Question around accessing web targets

Hello all.
Looking at the getting started and announcement video and it looks great. One question I have is around how does accessing web ui’s work through Boundary
My main example would be something like Kibana using Elasticsearch xpack security.

Another question I have is what sort of auditing does the workers give and how protocol specific can it be. For example one of the products I work on have strict auditing requirements around how many documents a user has gotten from mongo that gets logged and sent off.

Its definitely peaked my interest

Web UIs are tricky; they can work if you set the host set and the port in the target such that you’re pointing to it, and then ensure that the address that the boundary connect proxy is running on is in the subject alternative names on you certificate (assuming you’re using TLS).
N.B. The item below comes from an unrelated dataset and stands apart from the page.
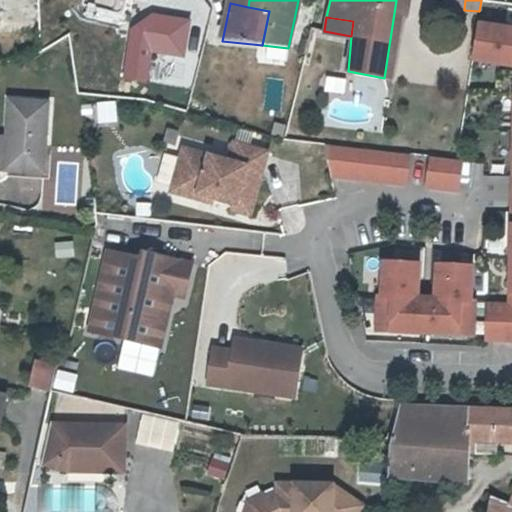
[(511,31),(478,26),(473,59),(511,65),(511,31)]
In the future we hope to have better integration for fronting web UIs once we have protocol decoding for HTTP but for now it’s complicated as browser crypto stacks are very locked down so we can’t really manage it ourselves.

1 Like

Can a web target session be started through the proxy’s web UI or does it need to be done through CLI?

Currently all proxies need to be started through the CLI.
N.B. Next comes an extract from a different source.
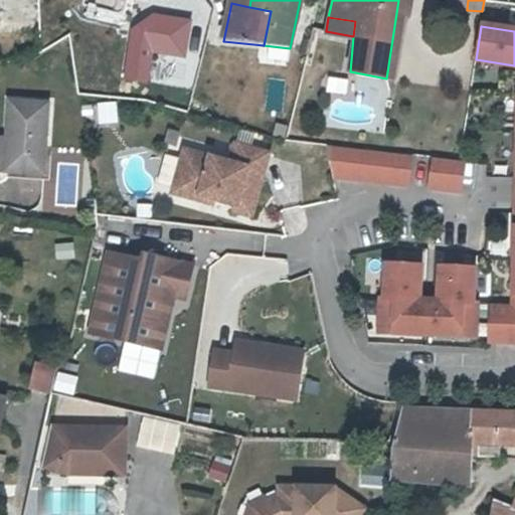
[(125,87),(144,91),(147,73),(153,39),(144,38),(133,37),(125,87)]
On this topic, I’m trying to proxy to a grafana dashboard hosted in EKS. When I try the cli command: “boundary connect http” against my deployed boundary cluster (in aws, with TLS on) I get this error:

curl: (60) SSL: no alternative certificate subject name matches target host name ‘127.0.0.1’
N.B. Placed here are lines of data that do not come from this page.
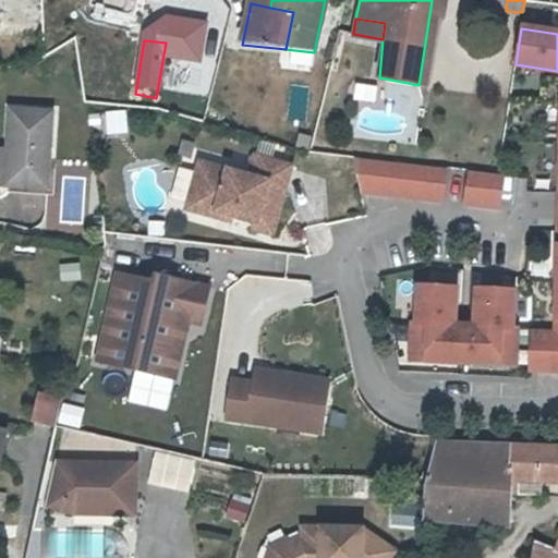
[(7,108),(2,147),(7,147),(2,184),(43,187),(51,112),(7,108)]
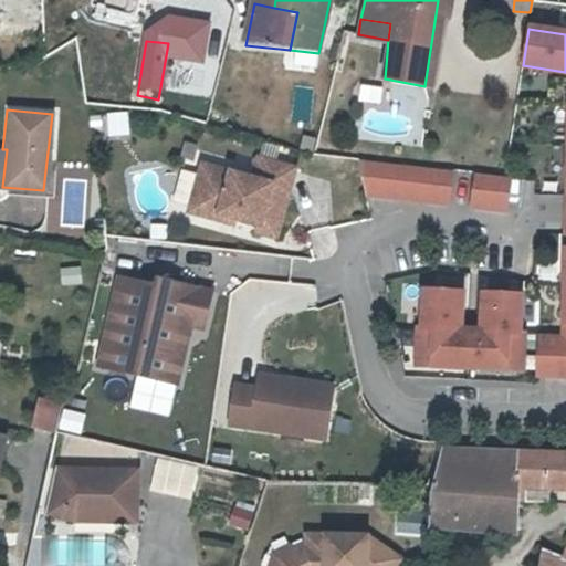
[(127,135),(125,111),(104,113),(106,137),(127,135)]
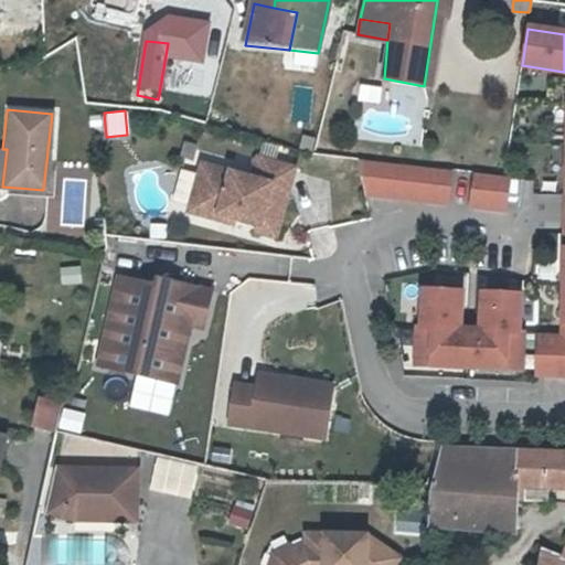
[(253,180),(202,166),(189,213),(219,221),(220,214),(259,225),(257,233),(276,238),(295,171),(258,160),(253,180)]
I’m connecting to a deployed boundary service, but it looks like it’s trying to run a local proxy. Any ideas what i’m doing wrong? Or should we just have TLS off at this point?

Or alternatively do we need to build a Go server to front our web UIs? I’m curious if fronting web uis is possible in any way at this point.

Thanks in advance.

@coguy450 - This is curl (the forked process that underpins connect http), saying there’s no alternative name for localhost in the TLS certificate. You have several options on the command line:

  1. Add the alternative name to the certificate on the target host
  2. Pass the -scheme and -host flags to connect http:
boundary connect http -scheme https -host <domain_name> -target-id ttcp_1234567890
  1. Tell curl to skip certificate verification using -k:
boundary connect http -target-id ttcp_1234567890 -- -k

Here’s an example of proxying Google over Boundary (somewhat similar situation you’re in being that it’s HTTPS over a TCP proxy):

For this example, I updated the following on the default dev target:

  1. Set max_connections to -1
  2. Set default_port to 443
  3. Set the target host address to google.com.

On the command line:

$ boundary connect http -scheme https -host google.com -target-id ttcp_1234567890 -- -L
<truncated>
* Connected to www.google.com (127.0.0.1) port 54265 (#1)

Note that I passed -L in this example to follow the redirects.

And for the browser use-case:

Make your browser believe localhost is in fact the remote domain you’re accessing over the proxy by setting it in /etc/hosts:

$ cat /etc/hosts
127.0.0.1 google.com

Then run a simple connect session to start a proxy session:

boundary connect -target-id ttcp_1234567890

Proxy listening information:
  Address:             127.0.0.1
  Connection Limit:    -1
  Expiration:          Thu, 29 Oct 2020 22:58:45 PDT
  Port:                54049
  Protocol:            tcp
  Session ID:          s_KQbPFnkXpu

Then, open a browser to the domain name you’re overriding in /etc/hosts but with the proxy port (don’t forget to use https://):

Screen Shot 2020-10-29 at 2.48.33 PM

You’ll also notice the certificate is verified:

Screen Shot 2020-10-29 at 2.48.50 PM

1 Like

@robrotheram This response around proxying HTTPS traffic over our TCP proxy might be useful for you.